● **Exercise goal**:
Where does the word "lines" show up in the data? Please find each such line and copy it.

Stored data
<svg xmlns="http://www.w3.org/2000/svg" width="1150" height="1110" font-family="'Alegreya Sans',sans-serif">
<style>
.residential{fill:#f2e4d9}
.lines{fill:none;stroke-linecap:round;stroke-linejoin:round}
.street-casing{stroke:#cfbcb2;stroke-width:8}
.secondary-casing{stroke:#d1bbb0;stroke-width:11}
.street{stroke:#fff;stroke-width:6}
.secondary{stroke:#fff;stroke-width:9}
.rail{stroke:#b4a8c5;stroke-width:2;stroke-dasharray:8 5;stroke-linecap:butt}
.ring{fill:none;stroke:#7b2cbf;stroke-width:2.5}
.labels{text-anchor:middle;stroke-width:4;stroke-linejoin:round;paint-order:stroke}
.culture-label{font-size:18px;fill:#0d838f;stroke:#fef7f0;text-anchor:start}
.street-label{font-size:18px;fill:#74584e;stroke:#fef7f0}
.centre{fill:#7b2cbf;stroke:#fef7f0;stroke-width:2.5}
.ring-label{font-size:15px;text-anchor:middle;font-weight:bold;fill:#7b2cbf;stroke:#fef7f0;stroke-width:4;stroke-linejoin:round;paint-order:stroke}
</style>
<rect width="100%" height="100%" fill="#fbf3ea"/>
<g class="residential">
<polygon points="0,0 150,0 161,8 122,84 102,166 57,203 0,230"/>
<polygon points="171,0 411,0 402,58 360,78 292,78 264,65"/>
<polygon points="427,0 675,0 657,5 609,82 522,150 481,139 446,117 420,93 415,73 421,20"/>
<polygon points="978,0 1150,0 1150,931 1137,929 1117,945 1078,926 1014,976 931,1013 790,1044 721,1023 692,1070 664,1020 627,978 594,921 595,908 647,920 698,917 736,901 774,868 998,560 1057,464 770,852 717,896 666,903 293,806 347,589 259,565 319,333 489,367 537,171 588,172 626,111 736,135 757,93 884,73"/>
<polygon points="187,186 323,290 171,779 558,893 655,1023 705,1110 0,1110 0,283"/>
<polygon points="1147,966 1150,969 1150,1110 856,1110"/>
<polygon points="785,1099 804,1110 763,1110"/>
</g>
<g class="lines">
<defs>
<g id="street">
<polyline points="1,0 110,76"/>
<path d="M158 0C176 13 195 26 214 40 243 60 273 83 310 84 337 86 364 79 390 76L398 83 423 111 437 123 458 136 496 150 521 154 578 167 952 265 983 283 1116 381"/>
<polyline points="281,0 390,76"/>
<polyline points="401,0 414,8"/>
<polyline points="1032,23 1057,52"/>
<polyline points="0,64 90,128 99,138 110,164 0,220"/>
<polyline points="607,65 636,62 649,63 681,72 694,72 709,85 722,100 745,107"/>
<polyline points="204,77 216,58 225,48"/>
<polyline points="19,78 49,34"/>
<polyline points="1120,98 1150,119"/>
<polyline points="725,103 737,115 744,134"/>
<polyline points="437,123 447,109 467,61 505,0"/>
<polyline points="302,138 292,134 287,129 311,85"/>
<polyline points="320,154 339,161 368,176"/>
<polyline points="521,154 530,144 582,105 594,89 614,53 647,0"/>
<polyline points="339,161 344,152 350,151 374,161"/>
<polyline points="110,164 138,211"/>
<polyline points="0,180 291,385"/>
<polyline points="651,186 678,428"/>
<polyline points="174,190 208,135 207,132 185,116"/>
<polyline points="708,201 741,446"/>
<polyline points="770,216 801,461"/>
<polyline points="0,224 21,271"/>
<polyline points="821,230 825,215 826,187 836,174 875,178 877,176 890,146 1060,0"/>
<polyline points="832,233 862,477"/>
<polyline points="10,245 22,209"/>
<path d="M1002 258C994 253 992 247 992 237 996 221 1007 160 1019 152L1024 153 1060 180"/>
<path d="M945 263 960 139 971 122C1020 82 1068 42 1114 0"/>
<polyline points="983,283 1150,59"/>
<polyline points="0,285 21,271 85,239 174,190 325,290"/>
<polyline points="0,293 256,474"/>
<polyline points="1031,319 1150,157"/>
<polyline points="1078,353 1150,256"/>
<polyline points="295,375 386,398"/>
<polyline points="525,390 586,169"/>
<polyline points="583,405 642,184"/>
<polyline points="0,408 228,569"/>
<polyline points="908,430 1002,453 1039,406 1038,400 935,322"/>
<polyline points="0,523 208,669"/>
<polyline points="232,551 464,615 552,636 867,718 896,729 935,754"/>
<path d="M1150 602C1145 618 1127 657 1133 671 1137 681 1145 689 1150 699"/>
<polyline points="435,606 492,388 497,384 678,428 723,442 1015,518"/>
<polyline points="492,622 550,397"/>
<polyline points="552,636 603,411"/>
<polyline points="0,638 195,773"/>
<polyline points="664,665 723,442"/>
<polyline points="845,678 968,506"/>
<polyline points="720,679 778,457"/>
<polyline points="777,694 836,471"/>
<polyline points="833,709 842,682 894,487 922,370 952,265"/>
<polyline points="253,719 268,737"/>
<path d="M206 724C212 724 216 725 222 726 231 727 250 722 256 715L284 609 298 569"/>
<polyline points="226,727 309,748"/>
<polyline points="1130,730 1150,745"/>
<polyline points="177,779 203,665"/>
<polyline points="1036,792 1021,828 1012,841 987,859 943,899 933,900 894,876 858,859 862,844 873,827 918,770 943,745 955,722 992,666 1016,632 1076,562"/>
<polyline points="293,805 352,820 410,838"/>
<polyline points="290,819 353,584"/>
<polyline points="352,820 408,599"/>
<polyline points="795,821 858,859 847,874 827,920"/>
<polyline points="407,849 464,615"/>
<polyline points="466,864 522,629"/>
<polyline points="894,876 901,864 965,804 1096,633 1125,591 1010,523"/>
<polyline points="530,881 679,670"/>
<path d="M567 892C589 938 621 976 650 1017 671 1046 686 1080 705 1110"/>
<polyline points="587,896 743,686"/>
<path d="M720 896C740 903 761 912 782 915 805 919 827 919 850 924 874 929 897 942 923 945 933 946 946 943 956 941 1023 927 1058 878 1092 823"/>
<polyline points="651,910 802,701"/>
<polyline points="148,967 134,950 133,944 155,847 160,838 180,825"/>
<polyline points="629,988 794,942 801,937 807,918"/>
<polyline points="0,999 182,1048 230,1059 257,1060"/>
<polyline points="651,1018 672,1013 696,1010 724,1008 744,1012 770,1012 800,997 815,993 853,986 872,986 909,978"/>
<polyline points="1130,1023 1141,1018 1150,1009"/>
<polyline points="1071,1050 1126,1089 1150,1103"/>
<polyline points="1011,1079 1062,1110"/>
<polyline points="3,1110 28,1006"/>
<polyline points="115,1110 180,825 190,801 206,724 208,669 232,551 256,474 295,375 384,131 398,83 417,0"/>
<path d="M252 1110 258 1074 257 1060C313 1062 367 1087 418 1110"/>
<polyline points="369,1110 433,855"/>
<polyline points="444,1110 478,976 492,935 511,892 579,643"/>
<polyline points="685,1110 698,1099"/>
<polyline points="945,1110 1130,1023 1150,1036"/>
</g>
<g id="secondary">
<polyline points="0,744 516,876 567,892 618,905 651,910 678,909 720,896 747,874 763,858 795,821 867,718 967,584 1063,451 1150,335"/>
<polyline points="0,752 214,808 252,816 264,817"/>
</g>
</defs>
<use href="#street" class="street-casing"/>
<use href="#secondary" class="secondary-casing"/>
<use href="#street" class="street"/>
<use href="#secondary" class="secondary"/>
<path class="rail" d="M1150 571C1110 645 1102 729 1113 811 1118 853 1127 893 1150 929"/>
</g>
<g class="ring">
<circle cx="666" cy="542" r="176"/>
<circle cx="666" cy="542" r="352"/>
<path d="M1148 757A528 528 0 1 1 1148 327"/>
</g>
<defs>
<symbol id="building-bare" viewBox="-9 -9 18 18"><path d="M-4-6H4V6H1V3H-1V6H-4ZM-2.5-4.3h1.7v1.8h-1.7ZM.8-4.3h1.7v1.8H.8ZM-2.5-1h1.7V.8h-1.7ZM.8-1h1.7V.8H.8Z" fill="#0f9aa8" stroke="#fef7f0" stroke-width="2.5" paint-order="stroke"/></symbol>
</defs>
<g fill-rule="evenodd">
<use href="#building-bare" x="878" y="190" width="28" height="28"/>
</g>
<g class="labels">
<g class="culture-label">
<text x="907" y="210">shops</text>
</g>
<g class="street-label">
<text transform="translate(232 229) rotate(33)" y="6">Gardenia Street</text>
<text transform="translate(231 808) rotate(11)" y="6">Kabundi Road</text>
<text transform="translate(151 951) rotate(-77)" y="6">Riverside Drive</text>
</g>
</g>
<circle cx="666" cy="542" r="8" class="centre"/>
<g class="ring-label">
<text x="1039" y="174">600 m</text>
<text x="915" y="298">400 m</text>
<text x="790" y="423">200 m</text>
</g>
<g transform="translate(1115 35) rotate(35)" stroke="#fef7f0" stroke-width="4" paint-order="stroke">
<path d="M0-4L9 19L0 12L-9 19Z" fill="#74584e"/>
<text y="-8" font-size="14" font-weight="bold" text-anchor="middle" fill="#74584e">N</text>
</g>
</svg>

● **Expected answer**:
.lines{fill:none;stroke-linecap:round;stroke-linejoin:round}
<g class="lines">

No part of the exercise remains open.